Elsewhere, it's well written and hugely informative. Can't you just hear the band when you read the description of "XTC's vulgar prowess"? And there are some judiciously chosen and wry asides from the participants themselves. "I don't just strap the guitar on - I know how to ride it too...." says "sassy" Bonnie Raitt. And where to start with the pop trivia? Billy Joel was going to omit 'Just the Way You Are' from The Stranger until Linda Ronstadt persuaded him otherwise (...cheers Linda!) "You gotta go with the dames", deadpans BJ. Jacques Brel, a 100 a day sans filtre man, was diagnosed with terminal cancer in 1977. Rushed into the studio, the results of these final sessions were released in France with almost state funereal solemnity as the Belgian's last work and sold 600,000 copies within hours of release. Contrary to the last, Brel limped on for another 11 months. John Lydon suffers immobility in his hand to this day from the beating dished out to him by royalists during the recording of Never Mind the Bollocks. Iggy's Lust for Life was almost literally buried in the wake of Elvis Presley's death, with RCA dedicating most of its spare pressing and promotion capacity to pushing the dead king's product. And had anyone else spotted the fact that the Who are supposed to be urinating against a monolith (a reference to Pete Townshend's aborted Lifehouse project, which would evidently have pissed all over 2001: a Space Odyssey) on the cover of Who's Next?

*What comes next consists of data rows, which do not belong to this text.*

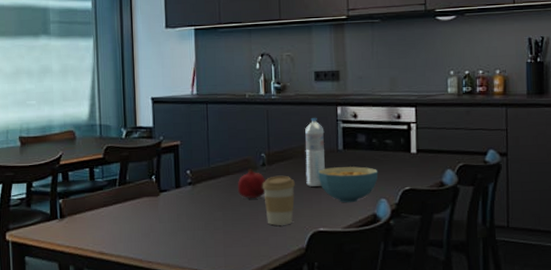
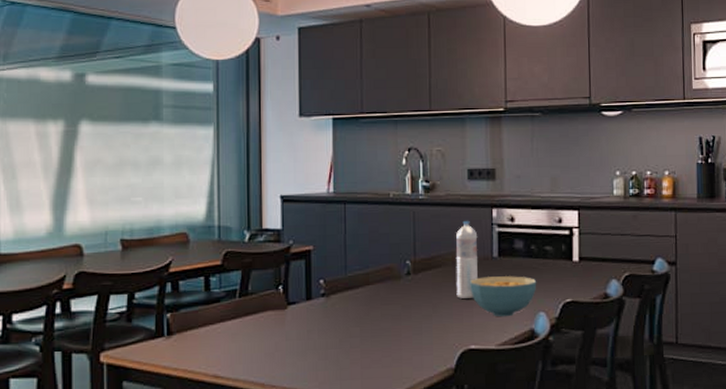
fruit: present [237,168,266,198] -> none [377,278,411,312]
coffee cup: present [262,175,295,226] -> none [406,285,444,343]

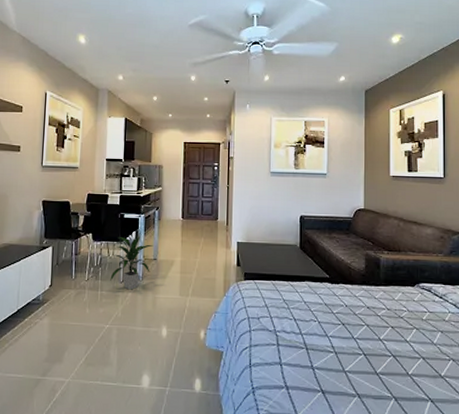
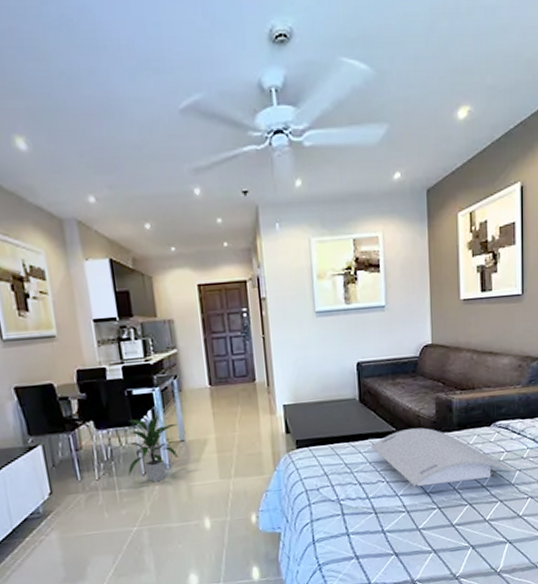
serving tray: none [307,278,439,334] -> present [371,427,517,487]

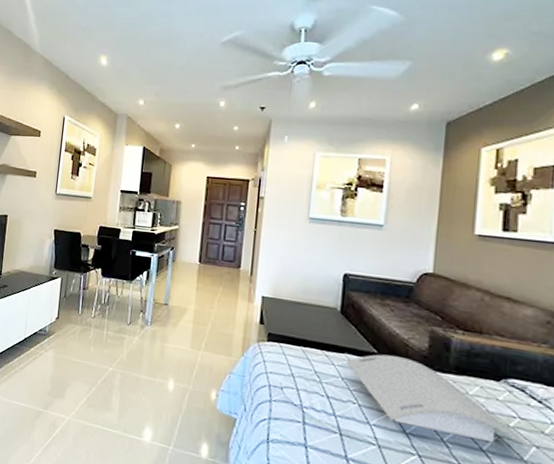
indoor plant: present [127,414,179,483] -> none [117,275,166,335]

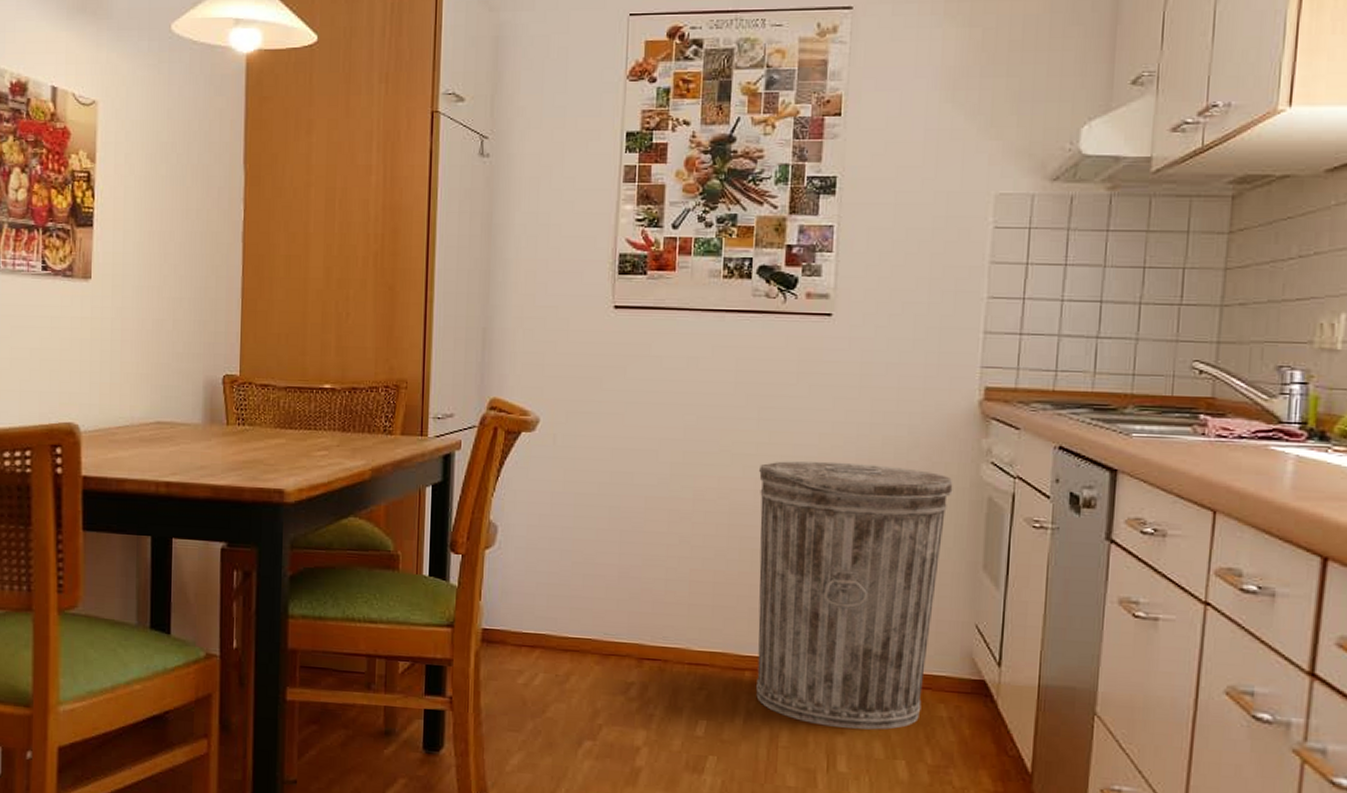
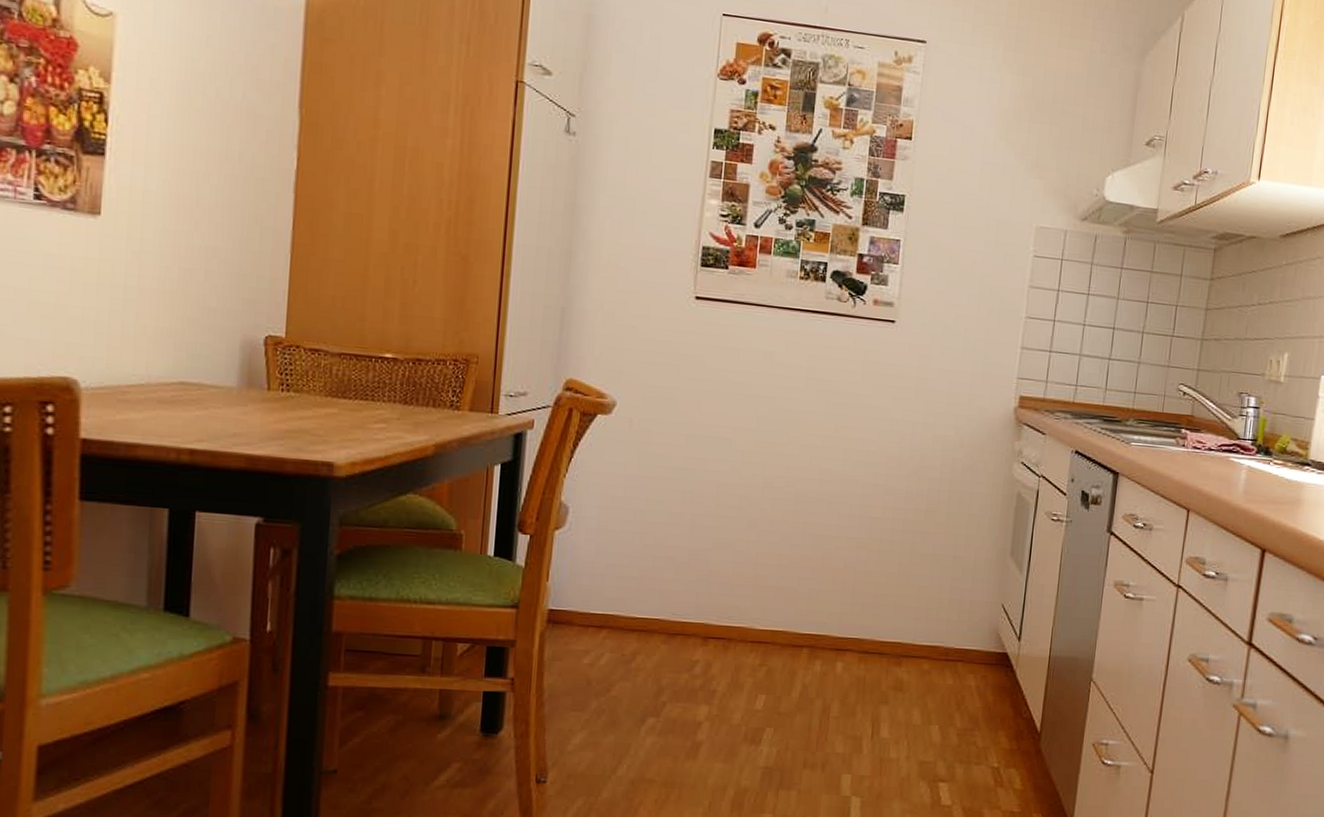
trash can: present [755,460,953,730] -> none [811,453,990,699]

Rather like Townshend's 'Rough boys', you want to bite and kiss the Mojo Collection. It's packed to the brim with lovely stuff, but the main thing it tells you is how much there is still to learn...and in such little time.


* this is the edition I bought. The 2008 edition has superceded it and may well be the preferable purchase, if you think sufficiently noteworthy efforts have been released since 2003...


  1. The trouble with yer music journo literati (apart from the great and wonderful Mr Footers) is that they very often have to choose for effect rather than true appreciation. Like they will always say "Rain" is the best Beatles track. I call it the Cameron-Radiohead syndrome.
    I wish I'd kept my copy of "Got Live if You Want It" EP btw.

    Wrod Verifustation= Oooh there isn't one!

  2. Yes, there are a lot of shock entries in there Rog - Wings Wildlife for a kick off! And then there are the omissions - Born to Run, Station to Station...I may be wrong, but I don't recall having seen any Roxy Music (which, as I'm sure you'll agree is a crime against humanity...)

    They also seem to have felt the need to balance out the decades, so there's lots from the 80s and 90s (and noughties) that may well have been consigned to the obscurity it deserves in a couple of decades time. We'll see...

    Cameron was obviously involved though because The Queen is Dead does make an appearance! (No Meat is Murder though - go, as I believe the contemporary jargon has it, figure...)

    L.U.V.d your piece on the rotten Jo Whiley btw - I would have commented at the time but I couldn't find anything remotely pithy to add to your wonderful piece - I didn't want to appear a humourless knob...I particularly liked the idea of crying away the cancer!



  3. Sadly Mort the Amazon Review of Jo Whiley was authentic and belonged to Mr Kipper of Frying-Pan-On-Sea! I simply played the part of the humourless knob myself. I've only just recently fathomed the "R.Swipe" double-entendre so there's no hope for me.

  4. The Boston album is crap but it does contain the best single ever.

  5. Would that be "More than a feeling" Geoff? Hmm - not sure it *quite* edges out "Kids in America" by Kim Wilde, but there you go..each to his own!


    Well Rog, thanks for the tip off. I guess I'll just have to track down Mr. Kipper's bog - he's evidently the funny one!


    btw - who is this R. Swipe character?